**Exercise directions:** Output every entry verbatim.

**Recorded data:**
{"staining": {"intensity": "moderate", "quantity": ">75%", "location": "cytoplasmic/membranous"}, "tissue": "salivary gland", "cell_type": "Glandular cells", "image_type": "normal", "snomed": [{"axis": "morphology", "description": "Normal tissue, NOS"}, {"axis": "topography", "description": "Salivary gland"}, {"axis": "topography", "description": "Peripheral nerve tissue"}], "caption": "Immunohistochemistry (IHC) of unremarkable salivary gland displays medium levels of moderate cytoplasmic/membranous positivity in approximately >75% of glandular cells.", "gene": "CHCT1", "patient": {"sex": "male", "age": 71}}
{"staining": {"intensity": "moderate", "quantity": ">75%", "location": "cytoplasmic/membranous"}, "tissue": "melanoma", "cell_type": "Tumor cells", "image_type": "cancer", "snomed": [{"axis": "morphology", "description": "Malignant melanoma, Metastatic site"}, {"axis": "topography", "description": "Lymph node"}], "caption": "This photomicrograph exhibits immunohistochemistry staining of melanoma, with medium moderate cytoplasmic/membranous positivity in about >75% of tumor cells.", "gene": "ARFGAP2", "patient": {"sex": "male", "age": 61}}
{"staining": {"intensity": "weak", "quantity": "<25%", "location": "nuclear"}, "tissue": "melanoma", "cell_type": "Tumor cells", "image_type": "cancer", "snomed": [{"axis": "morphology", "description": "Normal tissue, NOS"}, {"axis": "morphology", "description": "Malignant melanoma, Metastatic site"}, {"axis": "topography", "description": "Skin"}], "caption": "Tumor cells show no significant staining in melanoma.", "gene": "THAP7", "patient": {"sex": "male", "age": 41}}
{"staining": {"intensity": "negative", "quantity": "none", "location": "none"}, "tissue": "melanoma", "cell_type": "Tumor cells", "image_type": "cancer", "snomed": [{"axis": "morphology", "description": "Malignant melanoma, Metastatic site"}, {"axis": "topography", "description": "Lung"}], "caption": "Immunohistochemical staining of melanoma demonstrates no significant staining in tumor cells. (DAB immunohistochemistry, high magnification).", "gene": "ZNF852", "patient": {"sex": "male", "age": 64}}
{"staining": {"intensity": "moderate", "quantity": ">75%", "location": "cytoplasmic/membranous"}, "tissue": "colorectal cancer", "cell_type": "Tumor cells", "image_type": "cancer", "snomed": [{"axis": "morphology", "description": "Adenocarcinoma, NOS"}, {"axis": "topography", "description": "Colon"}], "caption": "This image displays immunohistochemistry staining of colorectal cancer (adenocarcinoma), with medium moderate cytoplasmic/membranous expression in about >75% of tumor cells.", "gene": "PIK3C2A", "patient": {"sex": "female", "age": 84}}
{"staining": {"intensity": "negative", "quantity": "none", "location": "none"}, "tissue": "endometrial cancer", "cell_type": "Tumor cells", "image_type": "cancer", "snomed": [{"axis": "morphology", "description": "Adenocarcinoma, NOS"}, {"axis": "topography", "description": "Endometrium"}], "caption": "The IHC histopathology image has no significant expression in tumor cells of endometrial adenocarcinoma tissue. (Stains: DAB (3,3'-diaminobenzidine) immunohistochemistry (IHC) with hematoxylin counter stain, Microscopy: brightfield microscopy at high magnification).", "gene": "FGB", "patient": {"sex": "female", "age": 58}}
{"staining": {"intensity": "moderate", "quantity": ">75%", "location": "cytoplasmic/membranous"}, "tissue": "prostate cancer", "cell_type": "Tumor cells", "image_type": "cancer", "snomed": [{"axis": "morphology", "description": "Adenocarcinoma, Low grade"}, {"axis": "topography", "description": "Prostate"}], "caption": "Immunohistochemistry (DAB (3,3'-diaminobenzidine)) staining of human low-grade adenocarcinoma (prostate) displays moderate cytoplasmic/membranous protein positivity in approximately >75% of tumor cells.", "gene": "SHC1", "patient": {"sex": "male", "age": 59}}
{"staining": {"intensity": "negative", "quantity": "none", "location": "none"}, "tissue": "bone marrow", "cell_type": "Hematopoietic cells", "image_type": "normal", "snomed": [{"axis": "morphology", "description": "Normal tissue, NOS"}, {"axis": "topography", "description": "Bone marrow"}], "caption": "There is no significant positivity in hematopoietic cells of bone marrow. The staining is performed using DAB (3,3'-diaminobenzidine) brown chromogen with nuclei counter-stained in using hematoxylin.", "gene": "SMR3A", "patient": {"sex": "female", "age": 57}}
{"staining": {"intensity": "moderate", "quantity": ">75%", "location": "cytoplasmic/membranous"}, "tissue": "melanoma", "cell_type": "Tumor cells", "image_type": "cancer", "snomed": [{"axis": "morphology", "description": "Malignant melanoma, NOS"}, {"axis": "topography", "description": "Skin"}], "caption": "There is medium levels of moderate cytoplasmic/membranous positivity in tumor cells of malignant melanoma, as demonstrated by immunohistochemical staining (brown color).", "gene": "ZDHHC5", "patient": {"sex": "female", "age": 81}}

**Result of this exercise:**
{"staining": {"intensity": "moderate", "quantity": ">75%", "location": "cytoplasmic/membranous"}, "tissue": "salivary gland", "cell_type": "Glandular cells", "image_type": "normal", "snomed": [{"axis": "morphology", "description": "Normal tissue, NOS"}, {"axis": "topography", "description": "Salivary gland"}, {"axis": "topography", "description": "Peripheral nerve tissue"}], "caption": "Immunohistochemistry (IHC) of unremarkable salivary gland displays medium levels of moderate cytoplasmic/membranous positivity in approximately >75% of glandular cells.", "gene": "CHCT1", "patient": {"sex": "male", "age": 71}}
{"staining": {"intensity": "moderate", "quantity": ">75%", "location": "cytoplasmic/membranous"}, "tissue": "melanoma", "cell_type": "Tumor cells", "image_type": "cancer", "snomed": [{"axis": "morphology", "description": "Malignant melanoma, Metastatic site"}, {"axis": "topography", "description": "Lymph node"}], "caption": "This photomicrograph exhibits immunohistochemistry staining of melanoma, with medium moderate cytoplasmic/membranous positivity in about >75% of tumor cells.", "gene": "ARFGAP2", "patient": {"sex": "male", "age": 61}}
{"staining": {"intensity": "weak", "quantity": "<25%", "location": "nuclear"}, "tissue": "melanoma", "cell_type": "Tumor cells", "image_type": "cancer", "snomed": [{"axis": "morphology", "description": "Normal tissue, NOS"}, {"axis": "morphology", "description": "Malignant melanoma, Metastatic site"}, {"axis": "topography", "description": "Skin"}], "caption": "Tumor cells show no significant staining in melanoma.", "gene": "THAP7", "patient": {"sex": "male", "age": 41}}
{"staining": {"intensity": "negative", "quantity": "none", "location": "none"}, "tissue": "melanoma", "cell_type": "Tumor cells", "image_type": "cancer", "snomed": [{"axis": "morphology", "description": "Malignant melanoma, Metastatic site"}, {"axis": "topography", "description": "Lung"}], "caption": "Immunohistochemical staining of melanoma demonstrates no significant staining in tumor cells. (DAB immunohistochemistry, high magnification).", "gene": "ZNF852", "patient": {"sex": "male", "age": 64}}
{"staining": {"intensity": "moderate", "quantity": ">75%", "location": "cytoplasmic/membranous"}, "tissue": "colorectal cancer", "cell_type": "Tumor cells", "image_type": "cancer", "snomed": [{"axis": "morphology", "description": "Adenocarcinoma, NOS"}, {"axis": "topography", "description": "Colon"}], "caption": "This image displays immunohistochemistry staining of colorectal cancer (adenocarcinoma), with medium moderate cytoplasmic/membranous expression in about >75% of tumor cells.", "gene": "PIK3C2A", "patient": {"sex": "female", "age": 84}}
{"staining": {"intensity": "negative", "quantity": "none", "location": "none"}, "tissue": "endometrial cancer", "cell_type": "Tumor cells", "image_type": "cancer", "snomed": [{"axis": "morphology", "description": "Adenocarcinoma, NOS"}, {"axis": "topography", "description": "Endometrium"}], "caption": "The IHC histopathology image has no significant expression in tumor cells of endometrial adenocarcinoma tissue. (Stains: DAB (3,3'-diaminobenzidine) immunohistochemistry (IHC) with hematoxylin counter stain, Microscopy: brightfield microscopy at high magnification).", "gene": "FGB", "patient": {"sex": "female", "age": 58}}
{"staining": {"intensity": "moderate", "quantity": ">75%", "location": "cytoplasmic/membranous"}, "tissue": "prostate cancer", "cell_type": "Tumor cells", "image_type": "cancer", "snomed": [{"axis": "morphology", "description": "Adenocarcinoma, Low grade"}, {"axis": "topography", "description": "Prostate"}], "caption": "Immunohistochemistry (DAB (3,3'-diaminobenzidine)) staining of human low-grade adenocarcinoma (prostate) displays moderate cytoplasmic/membranous protein positivity in approximately >75% of tumor cells.", "gene": "SHC1", "patient": {"sex": "male", "age": 59}}
{"staining": {"intensity": "negative", "quantity": "none", "location": "none"}, "tissue": "bone marrow", "cell_type": "Hematopoietic cells", "image_type": "normal", "snomed": [{"axis": "morphology", "description": "Normal tissue, NOS"}, {"axis": "topography", "description": "Bone marrow"}], "caption": "There is no significant positivity in hematopoietic cells of bone marrow. The staining is performed using DAB (3,3'-diaminobenzidine) brown chromogen with nuclei counter-stained in using hematoxylin.", "gene": "SMR3A", "patient": {"sex": "female", "age": 57}}
{"staining": {"intensity": "moderate", "quantity": ">75%", "location": "cytoplasmic/membranous"}, "tissue": "melanoma", "cell_type": "Tumor cells", "image_type": "cancer", "snomed": [{"axis": "morphology", "description": "Malignant melanoma, NOS"}, {"axis": "topography", "description": "Skin"}], "caption": "There is medium levels of moderate cytoplasmic/membranous positivity in tumor cells of malignant melanoma, as demonstrated by immunohistochemical staining (brown color).", "gene": "ZDHHC5", "patient": {"sex": "female", "age": 81}}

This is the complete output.